[[ Provided records open ]]

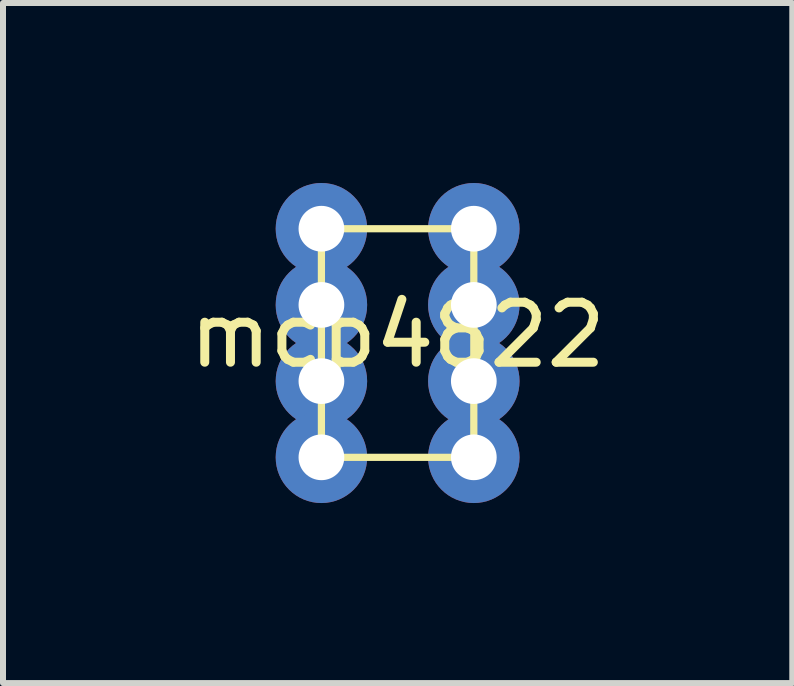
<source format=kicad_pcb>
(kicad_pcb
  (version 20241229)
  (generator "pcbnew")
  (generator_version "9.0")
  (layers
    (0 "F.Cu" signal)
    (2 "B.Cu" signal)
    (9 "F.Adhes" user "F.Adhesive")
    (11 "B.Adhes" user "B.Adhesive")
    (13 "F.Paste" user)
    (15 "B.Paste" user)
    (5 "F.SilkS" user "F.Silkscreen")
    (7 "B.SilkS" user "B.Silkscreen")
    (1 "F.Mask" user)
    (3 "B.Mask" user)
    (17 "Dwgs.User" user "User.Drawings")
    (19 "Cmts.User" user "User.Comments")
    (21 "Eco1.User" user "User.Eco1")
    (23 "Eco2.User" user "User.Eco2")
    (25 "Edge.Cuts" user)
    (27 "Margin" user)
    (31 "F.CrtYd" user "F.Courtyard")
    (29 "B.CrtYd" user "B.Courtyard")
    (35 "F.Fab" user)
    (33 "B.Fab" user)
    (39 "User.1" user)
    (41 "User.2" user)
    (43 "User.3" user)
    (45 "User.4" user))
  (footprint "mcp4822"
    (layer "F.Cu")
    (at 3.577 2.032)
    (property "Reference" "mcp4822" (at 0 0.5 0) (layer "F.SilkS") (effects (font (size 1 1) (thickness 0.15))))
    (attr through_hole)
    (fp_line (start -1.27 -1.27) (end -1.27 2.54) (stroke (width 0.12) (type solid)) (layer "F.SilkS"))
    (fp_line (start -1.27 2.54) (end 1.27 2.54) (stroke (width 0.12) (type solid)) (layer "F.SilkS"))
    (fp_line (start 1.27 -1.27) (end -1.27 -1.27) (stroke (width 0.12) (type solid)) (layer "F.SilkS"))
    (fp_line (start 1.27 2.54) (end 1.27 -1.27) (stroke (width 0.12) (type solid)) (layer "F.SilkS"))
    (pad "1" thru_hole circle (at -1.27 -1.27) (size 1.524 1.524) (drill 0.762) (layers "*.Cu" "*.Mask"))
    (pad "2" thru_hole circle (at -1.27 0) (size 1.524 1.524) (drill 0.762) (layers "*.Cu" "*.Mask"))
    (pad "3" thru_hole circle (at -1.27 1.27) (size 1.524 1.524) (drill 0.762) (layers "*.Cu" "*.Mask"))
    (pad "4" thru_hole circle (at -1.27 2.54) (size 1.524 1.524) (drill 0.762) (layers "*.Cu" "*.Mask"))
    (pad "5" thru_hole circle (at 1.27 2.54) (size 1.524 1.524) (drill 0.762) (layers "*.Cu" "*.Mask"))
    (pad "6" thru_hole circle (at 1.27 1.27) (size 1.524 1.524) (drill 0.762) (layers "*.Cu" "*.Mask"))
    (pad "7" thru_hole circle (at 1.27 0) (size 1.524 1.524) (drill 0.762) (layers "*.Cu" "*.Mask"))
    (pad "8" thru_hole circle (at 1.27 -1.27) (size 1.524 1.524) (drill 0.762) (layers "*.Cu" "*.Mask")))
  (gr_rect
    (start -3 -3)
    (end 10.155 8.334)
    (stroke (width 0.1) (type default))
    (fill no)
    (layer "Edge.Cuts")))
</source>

[[ Provided records closed ]]
[[ Provided records open ]]

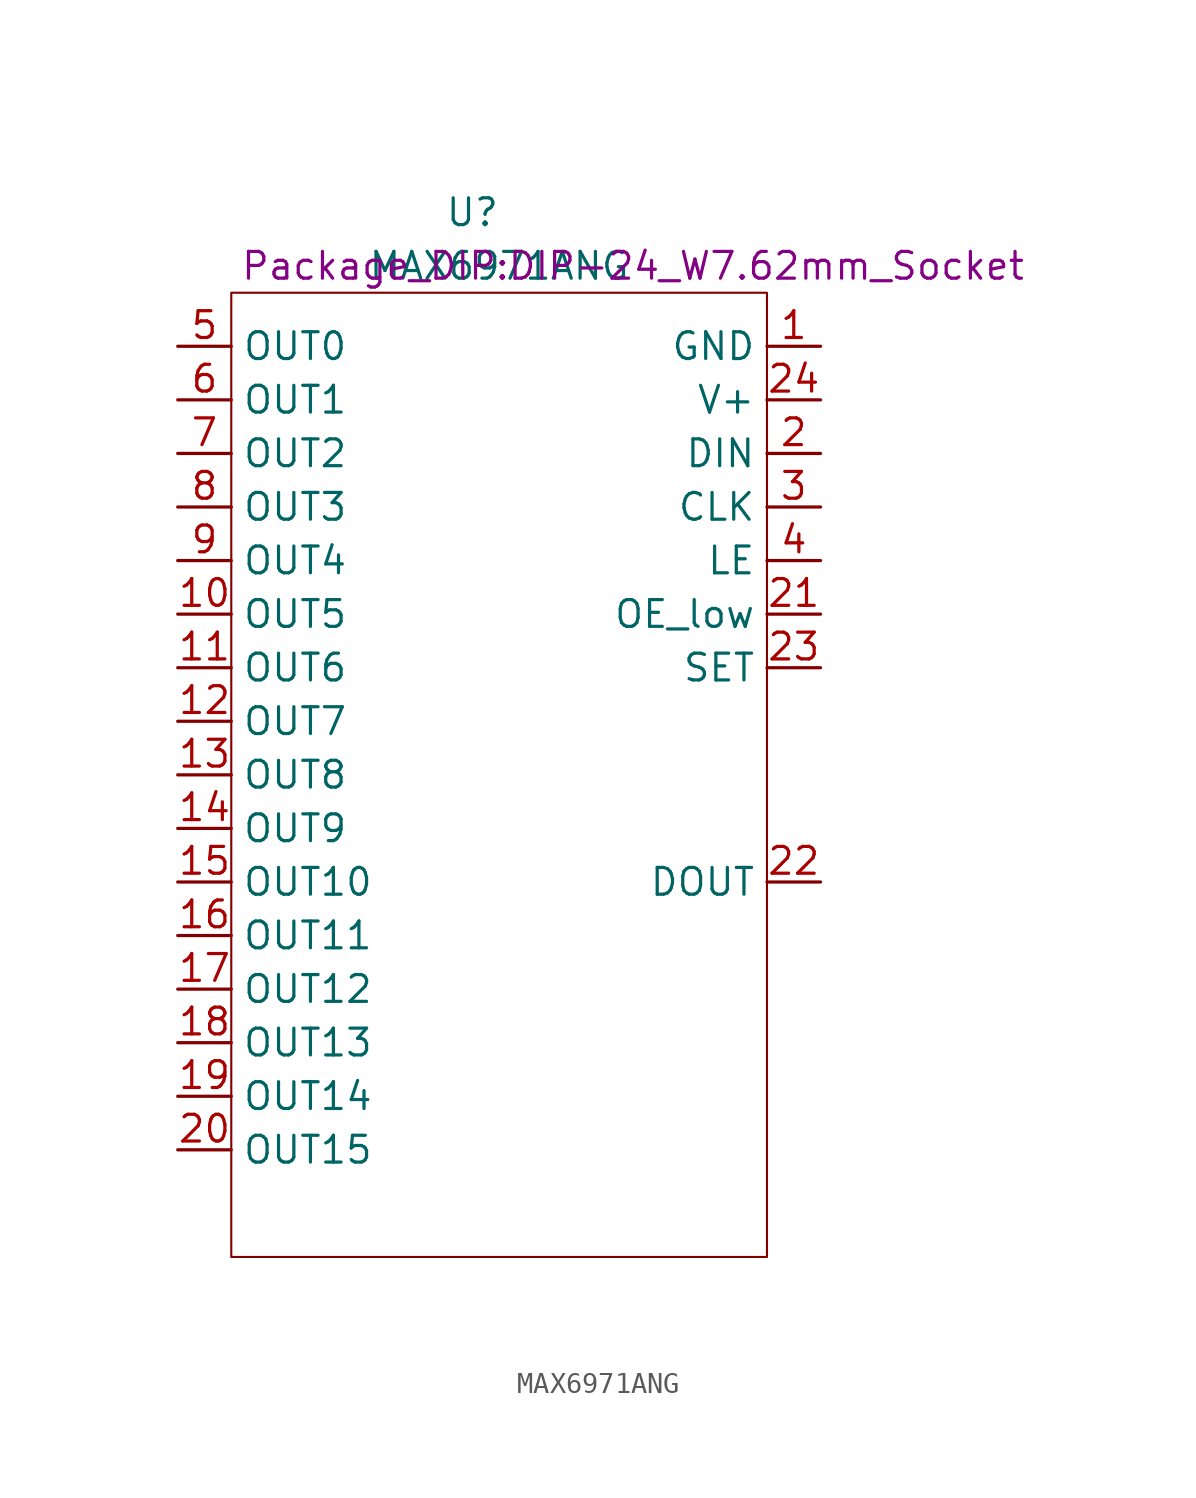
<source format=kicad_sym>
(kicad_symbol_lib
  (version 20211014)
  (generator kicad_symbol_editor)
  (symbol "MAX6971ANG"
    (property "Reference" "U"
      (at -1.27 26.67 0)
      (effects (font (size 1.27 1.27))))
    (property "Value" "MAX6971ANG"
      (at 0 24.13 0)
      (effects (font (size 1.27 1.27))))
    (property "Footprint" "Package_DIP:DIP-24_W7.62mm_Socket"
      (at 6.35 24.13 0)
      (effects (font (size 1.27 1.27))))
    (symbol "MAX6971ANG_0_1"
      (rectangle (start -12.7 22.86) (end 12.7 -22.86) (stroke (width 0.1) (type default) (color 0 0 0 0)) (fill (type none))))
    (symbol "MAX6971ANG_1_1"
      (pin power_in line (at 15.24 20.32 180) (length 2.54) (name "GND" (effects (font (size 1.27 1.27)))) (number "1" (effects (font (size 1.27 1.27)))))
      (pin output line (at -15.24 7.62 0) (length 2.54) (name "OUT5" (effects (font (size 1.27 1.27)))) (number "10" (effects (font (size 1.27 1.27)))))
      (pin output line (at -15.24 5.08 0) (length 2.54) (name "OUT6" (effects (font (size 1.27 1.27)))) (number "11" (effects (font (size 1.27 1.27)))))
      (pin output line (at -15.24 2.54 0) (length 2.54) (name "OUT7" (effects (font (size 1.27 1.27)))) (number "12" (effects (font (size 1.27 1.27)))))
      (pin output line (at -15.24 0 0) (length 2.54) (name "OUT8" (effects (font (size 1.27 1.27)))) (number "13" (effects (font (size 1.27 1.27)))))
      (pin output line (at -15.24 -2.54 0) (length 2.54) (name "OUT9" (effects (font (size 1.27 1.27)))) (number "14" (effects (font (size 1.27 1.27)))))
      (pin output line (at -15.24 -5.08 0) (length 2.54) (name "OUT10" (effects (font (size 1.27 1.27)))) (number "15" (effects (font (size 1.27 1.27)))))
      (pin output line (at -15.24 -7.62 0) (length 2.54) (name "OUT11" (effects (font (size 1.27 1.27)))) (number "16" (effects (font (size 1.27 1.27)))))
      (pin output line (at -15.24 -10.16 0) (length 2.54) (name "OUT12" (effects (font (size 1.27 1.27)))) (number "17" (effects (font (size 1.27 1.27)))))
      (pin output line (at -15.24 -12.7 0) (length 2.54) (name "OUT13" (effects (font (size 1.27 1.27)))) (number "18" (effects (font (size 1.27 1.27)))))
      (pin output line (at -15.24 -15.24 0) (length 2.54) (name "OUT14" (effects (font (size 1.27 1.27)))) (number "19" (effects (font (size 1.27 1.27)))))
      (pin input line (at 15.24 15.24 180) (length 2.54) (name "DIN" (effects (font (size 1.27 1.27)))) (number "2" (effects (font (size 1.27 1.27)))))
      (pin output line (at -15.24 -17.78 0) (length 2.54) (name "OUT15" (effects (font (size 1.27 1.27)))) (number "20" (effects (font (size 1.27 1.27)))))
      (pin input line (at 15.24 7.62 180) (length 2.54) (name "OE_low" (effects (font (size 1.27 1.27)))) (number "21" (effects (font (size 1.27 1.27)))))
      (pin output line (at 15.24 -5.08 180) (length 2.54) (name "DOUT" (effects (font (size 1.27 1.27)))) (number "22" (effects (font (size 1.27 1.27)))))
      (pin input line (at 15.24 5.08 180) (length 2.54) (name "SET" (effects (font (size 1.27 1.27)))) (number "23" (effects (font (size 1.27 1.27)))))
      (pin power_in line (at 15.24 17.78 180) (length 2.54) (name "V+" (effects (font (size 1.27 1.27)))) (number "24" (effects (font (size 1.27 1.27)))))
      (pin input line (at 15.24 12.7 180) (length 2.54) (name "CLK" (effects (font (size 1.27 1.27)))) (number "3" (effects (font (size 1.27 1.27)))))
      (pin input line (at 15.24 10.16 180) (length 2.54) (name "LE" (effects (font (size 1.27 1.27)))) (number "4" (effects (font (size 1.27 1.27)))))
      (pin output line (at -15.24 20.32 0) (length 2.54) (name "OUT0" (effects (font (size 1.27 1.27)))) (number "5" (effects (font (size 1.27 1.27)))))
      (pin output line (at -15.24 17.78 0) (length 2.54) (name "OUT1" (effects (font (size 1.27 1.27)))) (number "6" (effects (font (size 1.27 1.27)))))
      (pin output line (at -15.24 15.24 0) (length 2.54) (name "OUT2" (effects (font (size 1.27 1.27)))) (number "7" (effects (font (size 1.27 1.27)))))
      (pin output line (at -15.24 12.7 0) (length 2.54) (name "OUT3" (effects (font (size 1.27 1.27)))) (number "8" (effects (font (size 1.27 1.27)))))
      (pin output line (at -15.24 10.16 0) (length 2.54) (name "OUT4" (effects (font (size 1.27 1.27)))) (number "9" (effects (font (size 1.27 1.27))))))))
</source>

[[ Provided records closed ]]

• **Your goal**
Search the records above for the string "Adhesive" and copy each line that holds it.

• **Exercise solution**
    (9 "F.Adhes" user "F.Adhesive")
    (11 "B.Adhes" user "B.Adhesive")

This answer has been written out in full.